We started the last 970 miles stage from Gothenburg (Sweden) to The Hague with a delay. Three boats had the same score. Unlike our competitors, we sailed along the coast to our final destination. Three miles from the finish line, after 45,000 miles of sailing, we saw our opponents without having to use binoculars, which was unprecedented. So we pushed even harder, while pressure was building up. That’s why we won the race. A beautiful metaphor, which makes it possible to draw parallels with the corporate world. People on board, like staff and colleagues, eventually became almost family members, all striving for the same thing. A sailing trip like this is an emotional roller coaster with highs and lows. Once in a while you literally fall, then you get up again, with the help of your fellow sailors
“You are there for each other.”
Support is also very important. Carolijn: “There were nine of us on board, but we would not have been able to make it without a technical support team that waited for us at every stop-over, took over the boat and within six days checked everything, and carried out all necessary repairs
Sailing has not always been Carolijn’s great passion. “I started when I was 10, but in the weekends all the fun things usually coincided, and it was difficult to choose between sailing or going to the movies with friends. I wanted to experience everything. In Brazil, where we lived at that time, we learned to sail. Back in the Netherlands I studied at the Rijnland Lyceum in Oegstgeest at the age of 13 and my mother gave me a hockey stick. She told me that people did not sail in the Netherlands, because the winters were too cold. After a couple of weeks, I saw young teenagers who were sailing in small, so-called Optimist boats, during their winter training. Two weeks later, I was sailing in a boat like that, not in a bikini and a T-shirt, like in Brazil, but wearing a dry suit. My parents recognised my enthusiasm, and gave me a boat. Slowly the results came and I finally became passionate about sailing.”
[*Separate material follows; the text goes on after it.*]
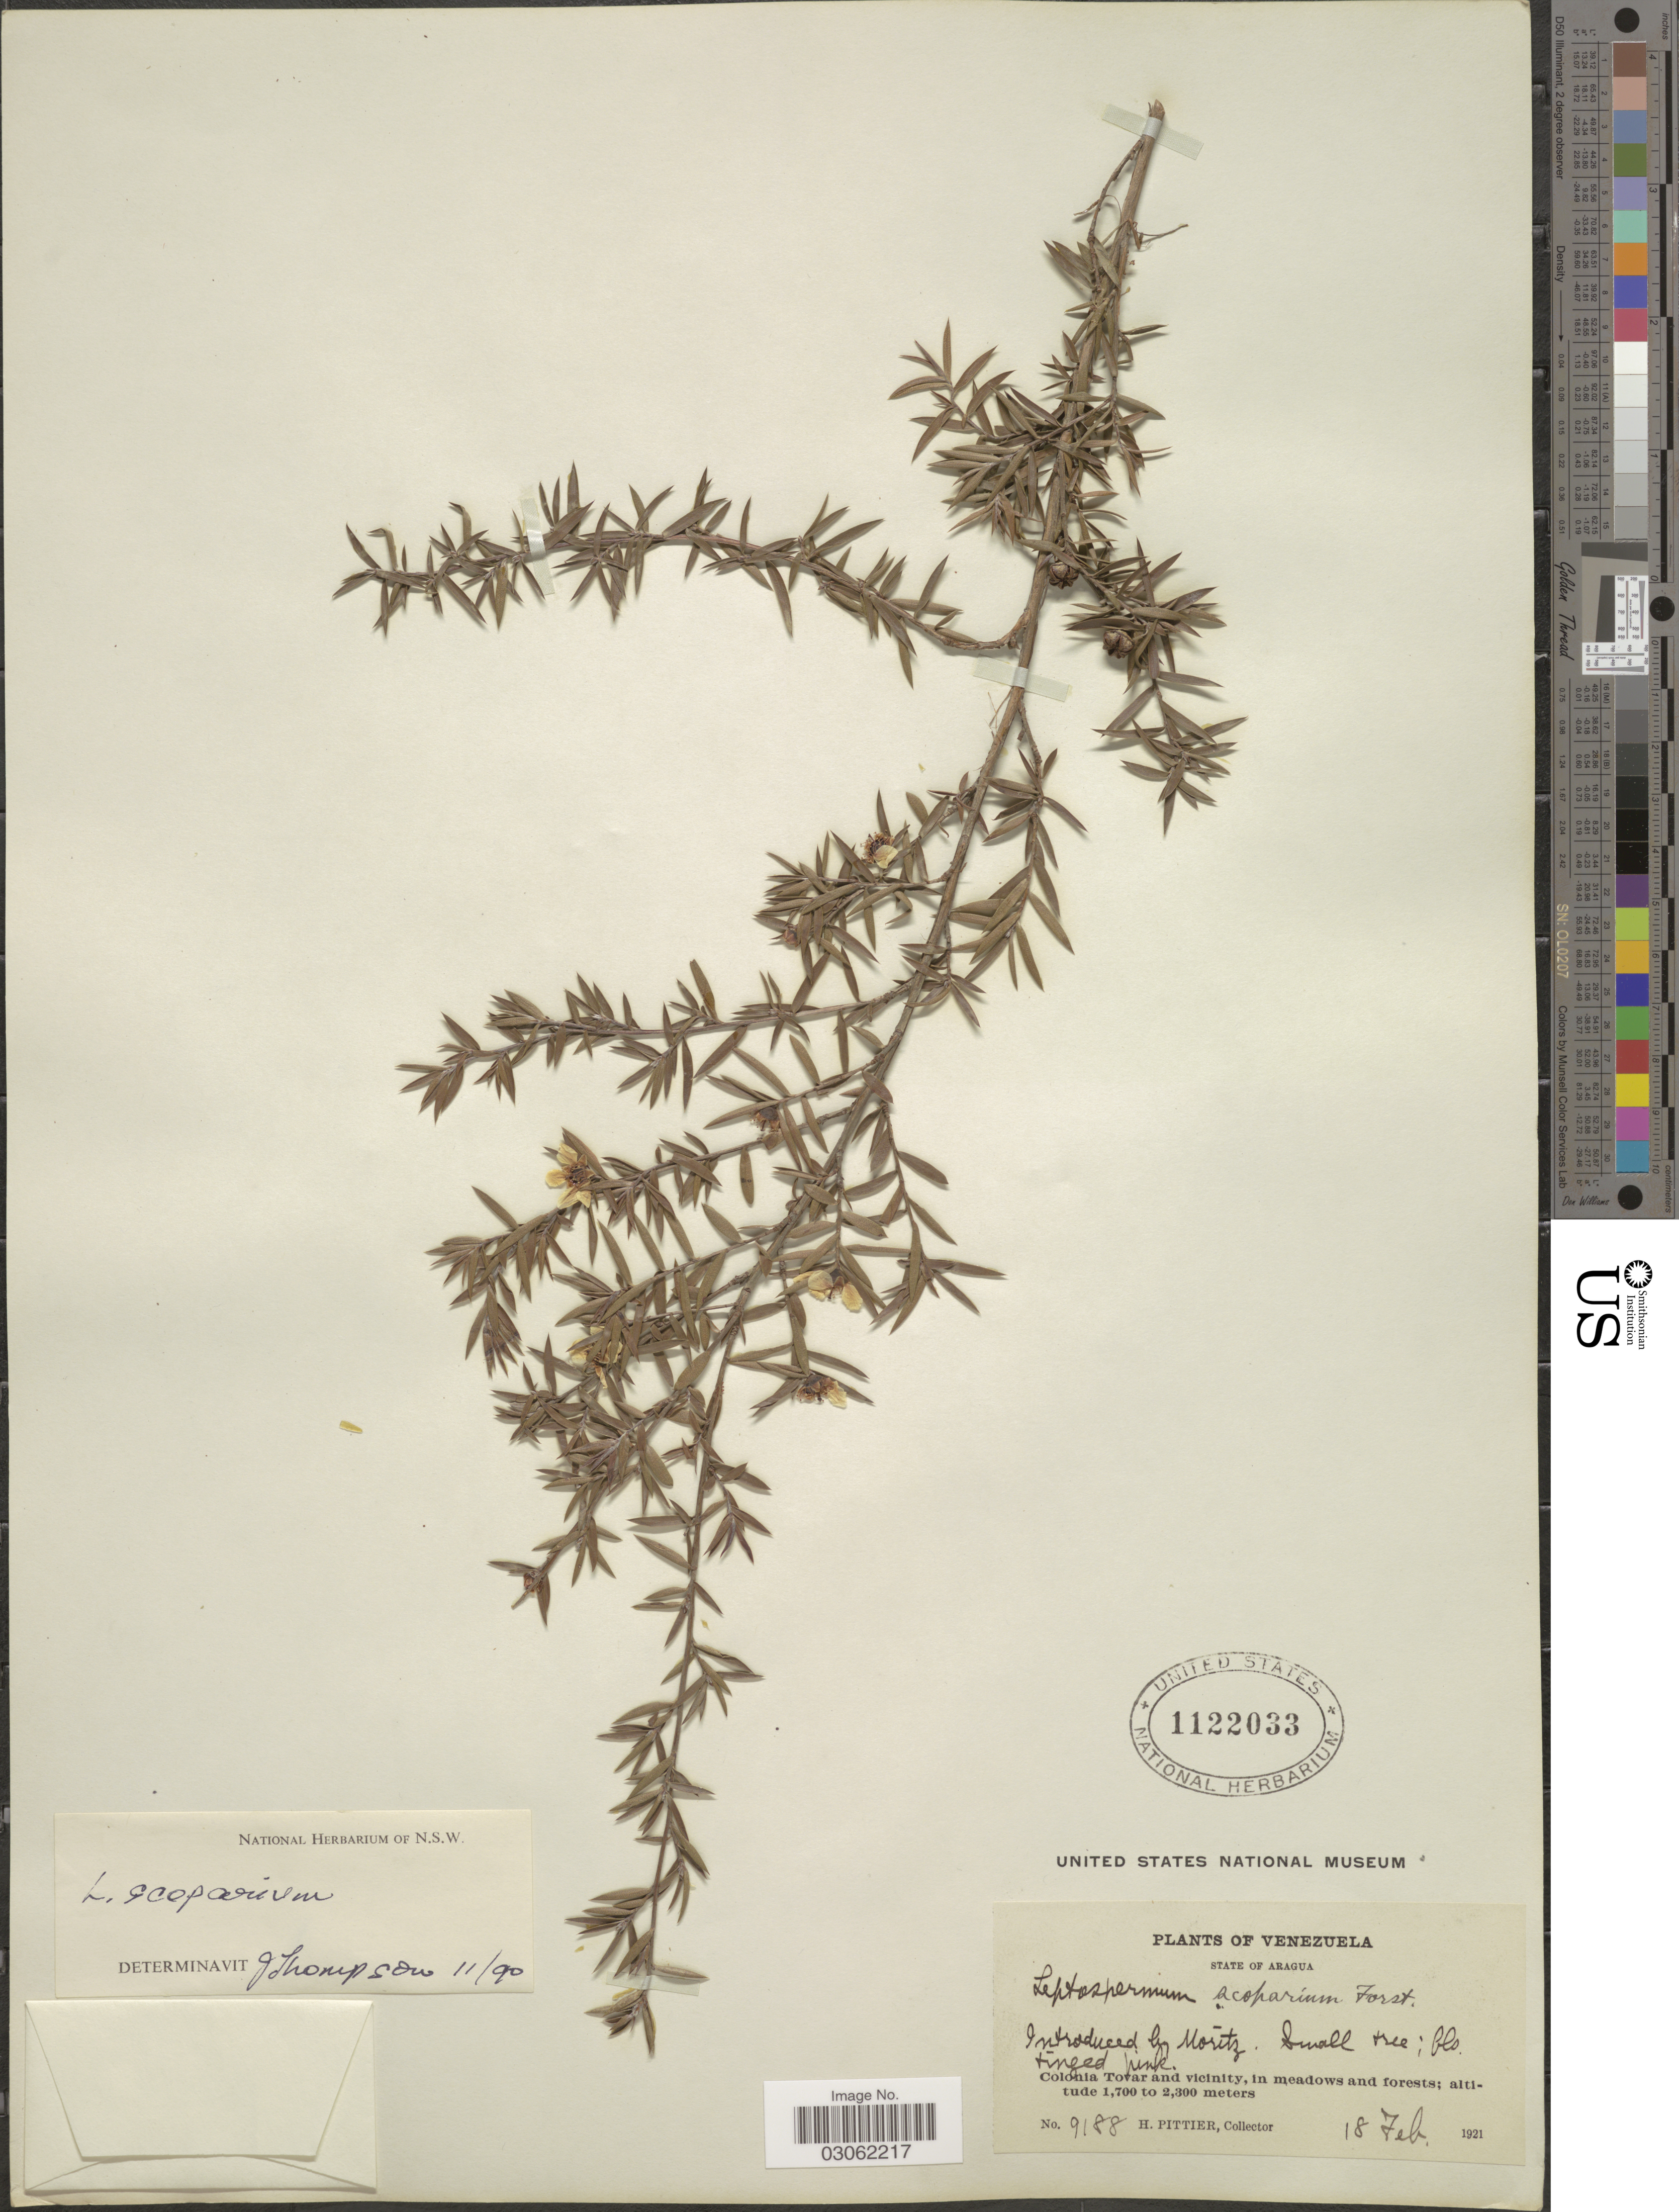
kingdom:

After winning the Youth World Cup in a Laser Radial – a few months after her school exams – she notices that you get something in return if you work hard, persevere and do not give up. Sailing becomes her life. Carolijn Brouwer decides to go to Portugal to study Portuguese for advanced students, at least when it the weather is bad. Otherwise, she would take the train to Cascais, Europe’s western point, to sail at sea with Portuguese fruienbds. “After a year I returned and studied Latin American languages and cultures in Leiden. Brazil had stolen my heart, and this was a good way to stay connected. It took me 5.5 instead of 3 years to graduate, but that was because I sailed on the ocean too much during my internship there.
In the Netherlands she finds it super to sail on the IJsselmeer and the many lakes, but notes that nowadays sailors opt for the sea more frequently. If you have to train for the Olympic Games you need to train at sea. ” Why does she like sailing so much? No day is the same, whether you’re sailing on a lake, the IJsselmeer or the ocean. Sailing is a complex sport and depends on many different factors.
“I’ve never sailed a perfect race in my life. Maybe I’ll get close, but there’s always something you can do even better.”
As a result, sailing continues to offer the challenges that Carolijn needs to be able to continue and excel for many years to come. “I am 45 years old. They shouldn’t put me on the foredeck during ocean races, for which you need to be very strong and fit, but I’m very good at steering and trimming in the back. Experience counts at those positions and that is important in this sport.”